The Soviet authorities carefully altered documents and fudged numbers to hide the true scale of their whaling operation. Between 1946 and 1986, they reported killing a total of 2,710 humpback whales. In reality, they slaughtered over 13,000 in 1959 alone. In total, Soviet whalers secretly killed around 180,000 more whales than officially reported.
It was a complete bloodbath. Whales were killed so quickly that the bodies rotted before they could be processed. In 1957, the humpback whales off New Zealand were so thick it was joked you could land a helicopter on their backs. By 1961, the ocean was “a desert.” In the North Pacific, whales were so common in the '50s that one Soviet scientist remembered thinking the spouts from their blowholes looked like a forest. When he went back with a whaling fleet years later he found the water filled with floating whale corpses. And things weren’t much better for the whalers, who experienced a high casualty rate (one guy died when his foot got caught in a loop of whale intestine as it slid overboard).

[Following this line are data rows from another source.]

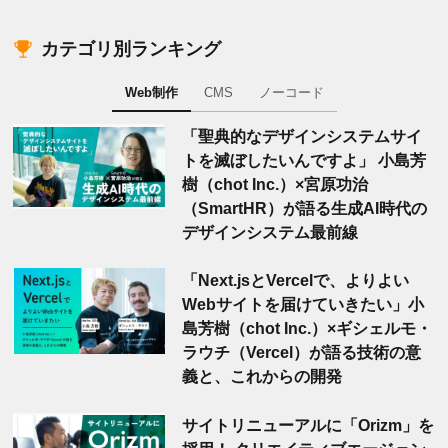
カテゴリ別ランキング
Web制作
CMS
ノーコード
「聖典的なデザインシステムサイ
トを滅ぼしたいんですよ」 小島芳
樹（chot Inc.）×宮原功治
（SmartHR）が語る生成AI時代の
デザインシステム最前線
「Next.jsとVercelで、よりよい
Webサイトを届けていきたい」小
島芳樹（chot Inc.）×ギシェルモ・
ラウチ（Vercel）が語る技術の意
義と、これからの開発
サイトリニューアルに「Orizm」を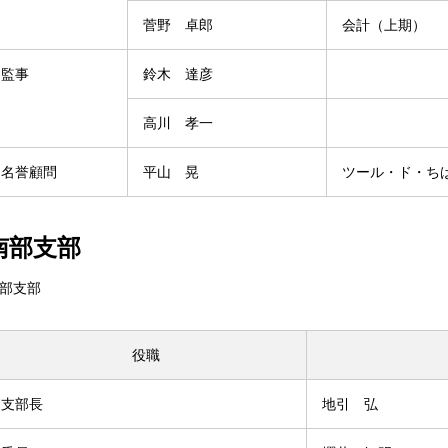
菅野 卓郎
会計（上期）
監事
鈴木 達彦
高川 孝一
名誉顧問
平山 晃
ツール・ド・ち
南部支部
部支部
役職
支部長
地引 弘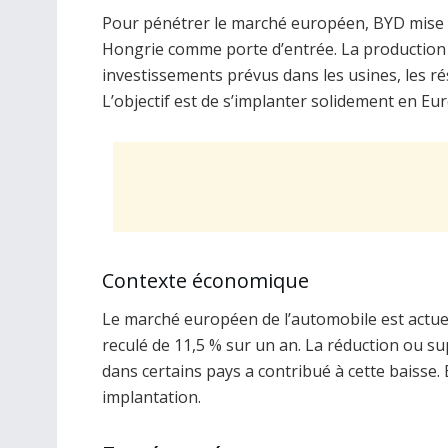
Pour pénétrer le marché européen, BYD mise s
Hongrie comme porte d’entrée. La production 
investissements prévus dans les usines, les ré
L’objectif est de s’implanter solidement en Eu
Contexte économique
Le marché européen de l’automobile est actuell
reculé de 11,5 % sur un an. La réduction ou su
dans certains pays a contribué à cette baisse.
implantation.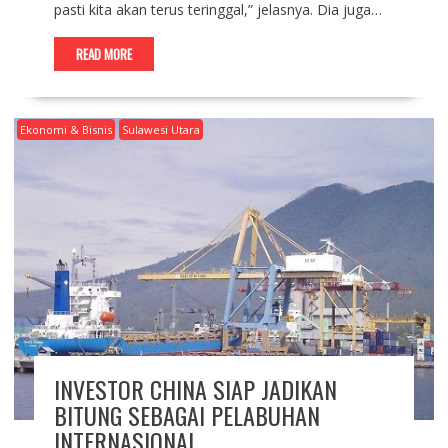
pasti kita akan terus teringgal,” jelasnya. Dia juga…
READ MORE
Ekonomi & Bisnis
Sulawesi Utara
INVESTOR CHINA SIAP JADIKAN
BITUNG SEBAGAI PELABUHAN
INTERNASIONAL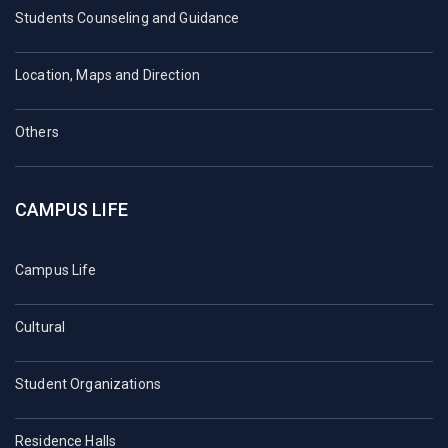
Students Counseling and Guidance
Location, Maps and Direction
Others
CAMPUS LIFE
Campus Life
Cultural
Student Organizations
Residence Halls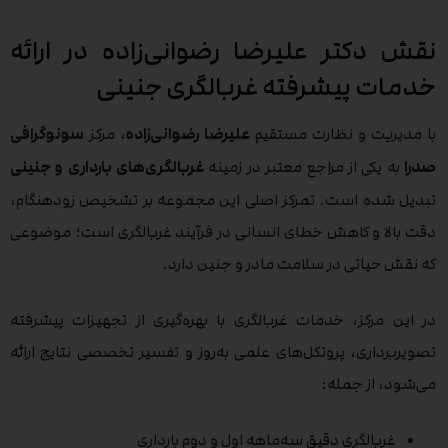
نقش دکتر علیرضا رضوانی‌زاده در ارائه
خدمات پیشرفته غربالگری جنینی
با مدیریت و نظارت مستقیم
علیرضا رضوانی‌زاده
، مرکز
سونوگرافی
صدرا
به یکی از مراجع معتبر در زمینه
غربالگری‌های بارداری و جنینی
تبدیل شده است. تمرکز اصلی این مجموعه بر تشخیص زودهنگام،
دقت بالا و کاهش خطای انسانی در فرآیند غربالگری است؛ موضوعی
که نقش حیاتی در سلامت مادر و جنین دارد.
در این مرکز، خدمات غربالگری با بهره‌گیری از تجهیزات پیشرفته
تصویربرداری، پروتکل‌های علمی به‌روز و تفسیر تخصصی نتایج ارائه
می‌شود، از جمله:
غربالگری دقیق سه‌ماهه اول و دوم بارداری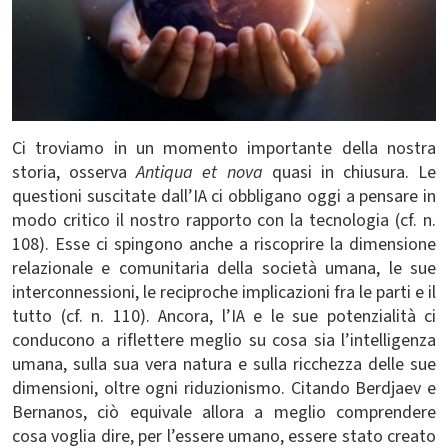
Ci troviamo in un momento importante della nostra
storia, osserva
Antiqua et nova
quasi in chiusura. Le
questioni suscitate dall’IA ci obbligano oggi a pensare in
modo critico il nostro rapporto con la tecnologia (cf. n.
108). Esse ci spingono anche a riscoprire la dimensione
relazionale e comunitaria della società umana, le sue
interconnessioni, le reciproche implicazioni fra le parti e il
tutto (cf. n. 110). Ancora, l’IA e le sue potenzialità ci
conducono a riflettere meglio su cosa sia l’intelligenza
umana, sulla sua vera natura e sulla ricchezza delle sue
dimensioni, oltre ogni riduzionismo. Citando Berdjaev e
Bernanos, ciò equivale allora a meglio comprendere
cosa voglia dire, per l’essere umano, essere stato creato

But the killing continued at a steady rate, as did the cover-up. In 1972, an international treaty began requiring whaling ships to be monitored by an independent observer. So the Soviets simply exchanged observers with Japan, which was also illegally catching whales, although on a smaller scale than the Soviets. Unsurprisingly, both sets of observers somehow failed to notice anything was going on. In fact, we only have any evidence of the true scale of Soviet whaling thanks to a scientist named Dmitri Tormosov, who secretly kept copies of the yearly reports in his potato cellar. The hunts continued until 1986, when the declining numbers prompted a worldwide moratorium on commercial whaling.
Why did the Soviets hunt so many whales? No reason in particular. The USSR had no use for whale meat, and precious little for blubber. Many of the whales caught were simply butchered and then dumped back in the sea to rot. As it turned out, Soviet economic planners had been setting whaling quotas based on historic whaling as a percentage of the fisheries industry, regardless of its actual usefulness. When Soviet scientists complained to the fisheries minister that their grandchildren would live in a world without whales, they were told “your grandchildren aren’t the ones who can remove me from my job.” Meanwhile, the world’s whales were massacred for basically no reason at all, except to meet a line item in an economic plan.